What to work on -
- 1) Answer these questions from the hydroxyurea study summary:
(a) What percentage of children experienced dose-limiting toxic events?
(b) What evidence rating level is given?
(c) What does the trial name REACH stand for?
- 2) Write a continuation of the hydroxyurea study summary, picking up after its last sentence.

[[ Study text open ]]

Originally published by 2 Minute Medicine® (view original article). Reused on AccessPediatrics with permission.

1. Among sub-Saharan African children with sickle cell anemia (SCA) treated with hydroxyurea, 5.1% experienced dose-limiting toxic events, well below the protocol-specified allowable rate of 30%.

2. Compared to pretreatment rates, children treated with hydroxyurea had significantly reduced rates of vaso-occlusive pain, infection, malaria, transfusion, and death after one year.

Evidence Rating Level: 1 (Excellent)

Study Rundown:

The majority of individuals with SCA are born in sub-Saharan Africa, where public screening and access to quality care are limited. Though hydroxyurea is an established treatment in both children and adults with SCA, data is limited on safety in Africa, where co-existing conditions and malnutrition could impact toxicity thresholds. The prospective Realizing Effectiveness across Continents with Hydroxyurea (REACH) trial was designed to investigate the safety, efficacy, and feasibility of hydroxyurea treatment for children in sub-Saharan Africa with SCA. The primary end point, hematologic dose-limiting toxic effects in the first three months, was well below the protocol-specified safety threshold. Compared to the pretreatment period, one year of treatment with hydroxyurea led to significant increases in hemoglobin and fetal hemoglobin levels and significant decreases in vaso-occlusive pain, malaria and nonmalaria infection, transfusions, and death. Adherence and retention rates were high throughout the trial period. The results emphasize the importance of providing wider access to hydroxyurea for this patient population, where disease burden is the greatest.

[[ Study text closed ]]
[[ Extracted information open ]]

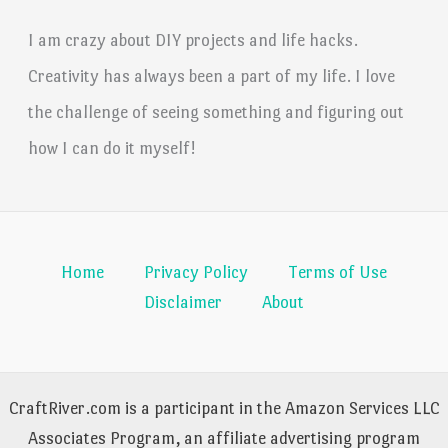
I am crazy about DIY projects and life hacks.
Creativity has always been a part of my life. I love
the challenge of seeing something and figuring out
how I can do it myself!
Home
Privacy Policy
Terms of Use
Disclaimer
About
CraftRiver.com is a participant in the Amazon Services LLC
Associates Program, an affiliate advertising program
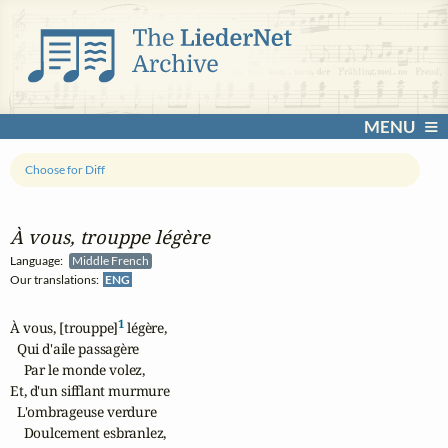
MENU
Choose for Diff
À vous, trouppe légère
Language:
Middle French
Our translations:
ENG
1
À vous, [trouppe]
 légère,

  Qui d'aile passagère

    Par le monde volez,

Et, d'un sifflant murmure

  L'ombrageuse verdure

    Doulcement esbranlez,
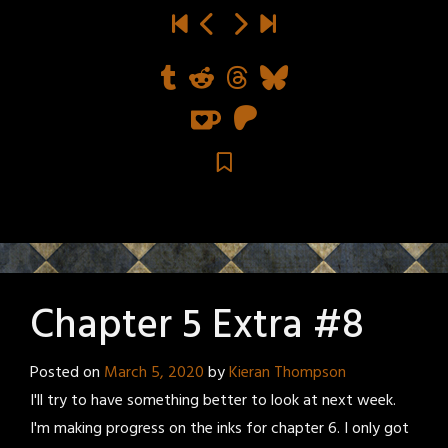
Chapter 5 Extra #8
Posted on
March 5, 2020
by
Kieran Thompson
I'll try to have something better to look at next week.
I'm making progress on the inks for chapter 6. I only got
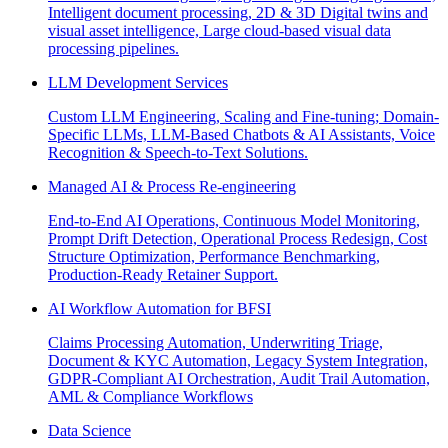
Intelligent document processing, 2D & 3D Digital twins and
visual asset intelligence, Large cloud-based visual data
processing pipelines.
LLM Development Services
Custom LLM Engineering, Scaling and Fine-tuning; Domain-
Specific LLMs, LLM-Based Chatbots & AI Assistants, Voice
Recognition & Speech-to-Text Solutions.
Managed AI & Process Re-engineering
End-to-End AI Operations, Continuous Model Monitoring,
Prompt Drift Detection, Operational Process Redesign, Cost
Structure Optimization, Performance Benchmarking,
Production-Ready Retainer Support.
AI Workflow Automation for BFSI
Claims Processing Automation, Underwriting Triage,
Document & KYC Automation, Legacy System Integration,
GDPR-Compliant AI Orchestration, Audit Trail Automation,
AML & Compliance Workflows
Data Science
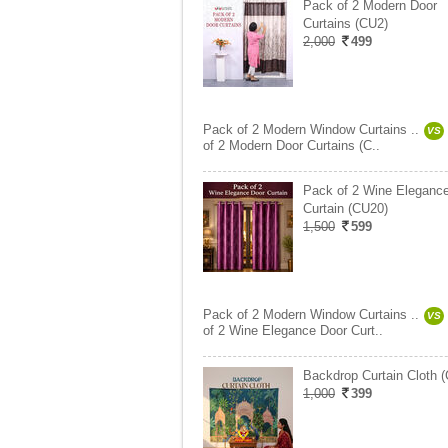
Pack of 2 Modern Door
Curtains (CU2)
2,000
499
Pack of 2 Modern Window Curtains ..
VS
of 2 Modern Door Curtains (C..
Pack of 2 Wine Eleganc
Curtain (CU20)
1,500
599
Pack of 2 Modern Window Curtains ..
VS
of 2 Wine Elegance Door Curt..
Backdrop Curtain Cloth 
1,000
399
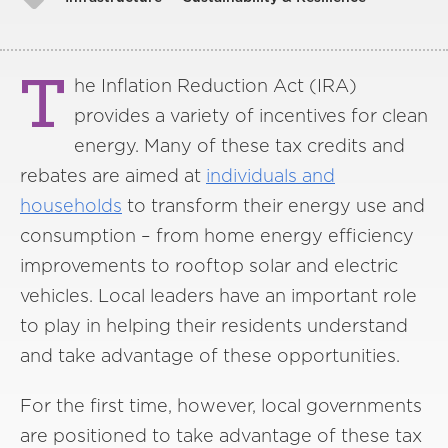
T
he Inflation Reduction Act (IRA)
provides a variety of incentives for clean
energy. Many of these tax credits and
rebates are aimed at
individuals and
households
to transform their energy use and
consumption – from home energy efficiency
improvements to rooftop solar and electric
vehicles. Local leaders have an important role
to play in helping their residents understand
and take advantage of these opportunities.
For the first time, however, local governments
are positioned to take advantage of these tax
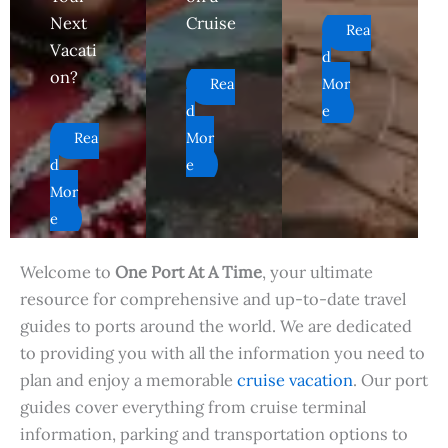
Next
Cruise
Rea
Vacati
d
on?
Rea
Mor
d
e
Rea
Mor
d
e
Mor
e
Welcome to
One Port At A Time
, your ultimate
resource for comprehensive and up-to-date travel
guides to ports around the world. We are dedicated
to providing you with all the information you need to
plan and enjoy a memorable
cruise vacation
. Our port
guides cover everything from cruise terminal
information, parking and transportation options to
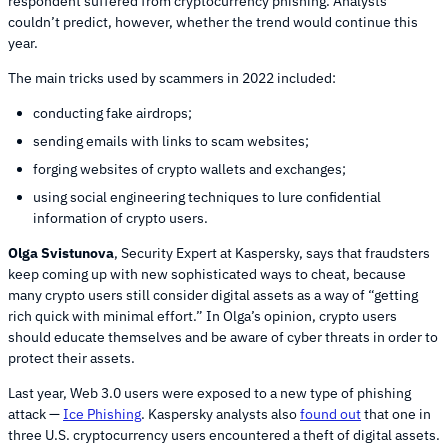
respondent suffered from cryptocurrency phishing. Analysts
couldn’t predict, however, whether the trend would continue this
year.
The main tricks used by scammers in 2022 included:
conducting fake airdrops;
sending emails with links to scam websites;
forging websites of crypto wallets and exchanges;
using social engineering techniques to lure confidential
information of crypto users.
Olga Svistunova
, Security Expert at Kaspersky, says that fraudsters
keep coming up with new sophisticated ways to cheat, because
many crypto users still consider digital assets as a way of “getting
rich quick with minimal effort.” In Olga’s opinion, crypto users
should educate themselves and be aware of cyber threats in order to
protect their assets.
Last year, Web 3.0 users were exposed to a new type of phishing
attack —
Ice Phishing
. Kaspersky analysts also
found out
that one in
three U.S. cryptocurrency users encountered a theft of digital assets.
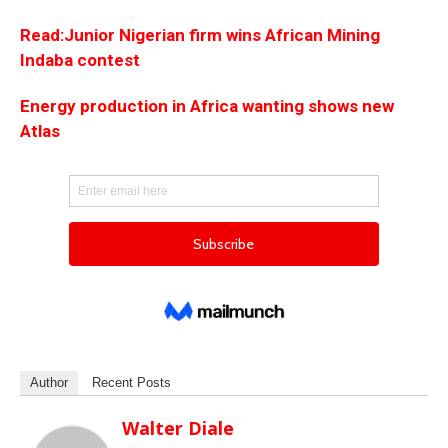
Read:Junior Nigerian firm wins African Mining
Indaba contest
Energy production in Africa wanting shows new
Atlas
Author
Recent Posts
Walter Diale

[[ Extracted information closed ]]

Written responses -
- 1)
(a) 5.1%
(b) Level 1 (Excellent)
(c) Realizing Effectiveness across Continents with Hydroxyurea

- 2)
This was a large, two-staged, prospective trial with full enrollment retention of participants, high rates of adherence to trial visits and medication use, and nearly 95% retention rate over three years. The trial also importantly demonstrated a significant reduction in rates of malaria, despite a lack of chemoprophylaxis programs at all the clinical sites. Given the lack of randomization and placebo control, the trial was limited in ability to show survival benefits. Additionally, more data is needed to determine if the high adherence can be maintained with less monitoring and to observe for any long-term adverse effects.

In-Depth [prospective cohort]:

Children age one to ten completed screening and initiated hydroxyurea treatment (n=606) at four trial sites in sub-Saharan Africa. Enrollment was paused at each site to evaluate the three-month hematologic toxicities among the first 53 children enrolled. Hydroxyurea was initiated at a dose of 15 to 20 mg/kg/day, and after six months was escalated by 2.5 to 5 mg/kg/day every two months to determine a maximum tolerated dose. The primary end point was hematologic dose-limiting toxic effects in the first three months of treatment in the first 133 children enrolled at each site (expected rate of primary end point, 20%; allowable rate, 30%). Additional end points included feasibility (enrollment, retention, and adherence) and benefits (laboratory values, sickle cell-related events, transfusions, and survival).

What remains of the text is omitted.